> [PROBLEM DETAILS]
Set down the following material line for line, exactly as it appears, leaving out the pictures.
══════
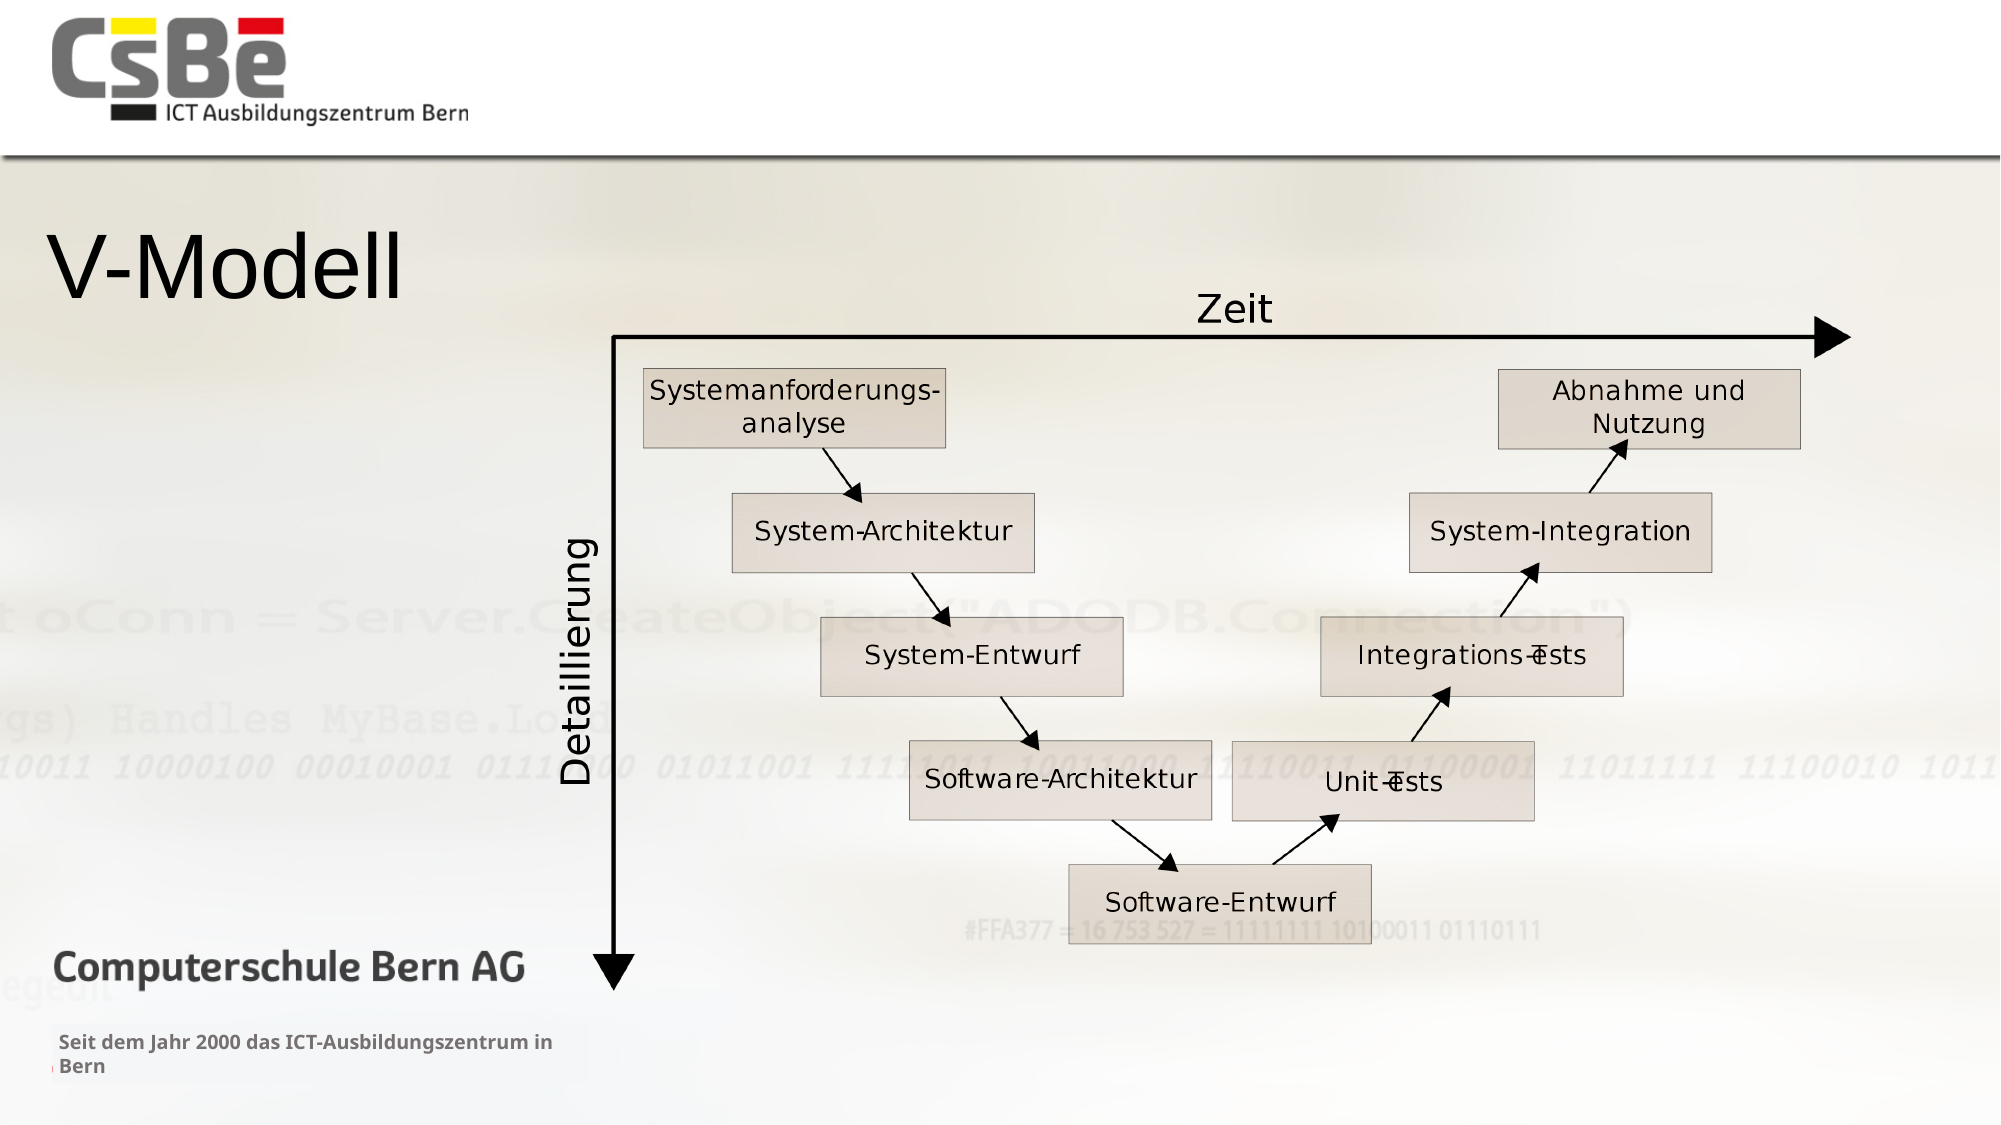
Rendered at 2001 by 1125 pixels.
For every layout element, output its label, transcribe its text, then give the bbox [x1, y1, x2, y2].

picture [0, 0, 2001, 1125]
list V-Modell [46, 206, 1920, 355]
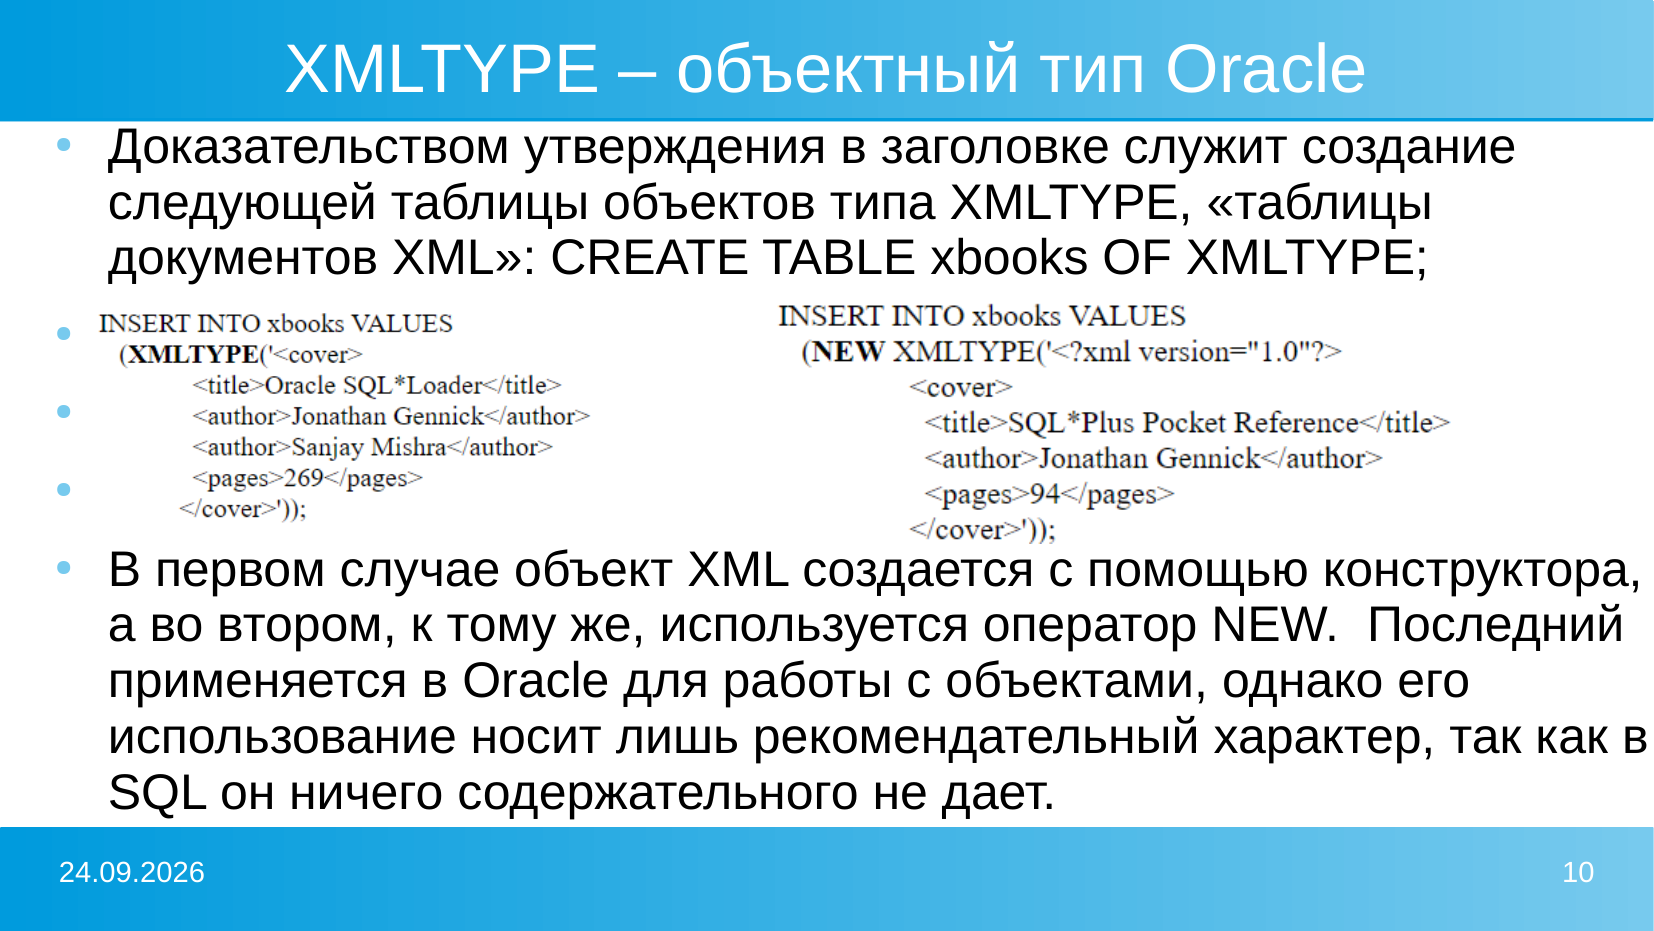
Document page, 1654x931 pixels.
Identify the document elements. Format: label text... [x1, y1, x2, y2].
══════
> [FINISHED TASK]
Rendered at 2001 by 1125 pixels.
For every layout element, output its label, transcribe its text, then give the bbox [x1, y1, x2, y2].

picture [0, 0, 2001, 1125]
list V-Modell [46, 206, 1920, 355]
Document page, 1654x931 pixels.
Identify the document elements. Format: label text... [x1, y1, x2, y2].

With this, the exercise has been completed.